▶ What to work on: The job is to find each line of the records below that includes the word "votre" and copy it.

▶ Given records:
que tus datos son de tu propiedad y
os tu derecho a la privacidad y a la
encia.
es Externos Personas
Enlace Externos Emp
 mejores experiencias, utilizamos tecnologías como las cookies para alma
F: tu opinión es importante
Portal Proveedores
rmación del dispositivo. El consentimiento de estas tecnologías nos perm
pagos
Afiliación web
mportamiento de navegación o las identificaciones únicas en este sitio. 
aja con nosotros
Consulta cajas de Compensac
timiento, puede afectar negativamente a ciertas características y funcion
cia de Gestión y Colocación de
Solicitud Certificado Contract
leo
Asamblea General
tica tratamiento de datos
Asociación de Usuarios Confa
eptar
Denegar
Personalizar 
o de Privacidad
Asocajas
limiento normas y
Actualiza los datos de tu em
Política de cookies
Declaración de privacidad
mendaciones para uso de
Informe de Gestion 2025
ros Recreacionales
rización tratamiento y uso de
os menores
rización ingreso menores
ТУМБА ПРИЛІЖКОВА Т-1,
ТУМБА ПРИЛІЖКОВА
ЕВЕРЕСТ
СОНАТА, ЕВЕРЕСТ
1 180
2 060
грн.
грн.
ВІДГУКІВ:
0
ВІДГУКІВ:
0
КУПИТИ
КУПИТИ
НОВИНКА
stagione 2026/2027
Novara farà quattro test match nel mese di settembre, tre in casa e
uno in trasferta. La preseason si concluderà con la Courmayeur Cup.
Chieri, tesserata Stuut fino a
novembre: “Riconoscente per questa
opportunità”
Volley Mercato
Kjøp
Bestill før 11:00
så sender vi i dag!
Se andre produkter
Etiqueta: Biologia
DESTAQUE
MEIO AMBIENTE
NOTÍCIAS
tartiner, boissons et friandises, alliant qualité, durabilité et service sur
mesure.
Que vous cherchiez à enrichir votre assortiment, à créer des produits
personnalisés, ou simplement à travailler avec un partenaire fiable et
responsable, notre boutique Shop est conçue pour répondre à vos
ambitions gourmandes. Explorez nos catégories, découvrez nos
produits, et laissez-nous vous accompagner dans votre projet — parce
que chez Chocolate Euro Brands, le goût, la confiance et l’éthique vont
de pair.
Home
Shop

▶ Answer section:
Que vous cherchiez à enrichir votre assortiment, à créer des produits
produits, et laissez-nous vous accompagner dans votre projet — parce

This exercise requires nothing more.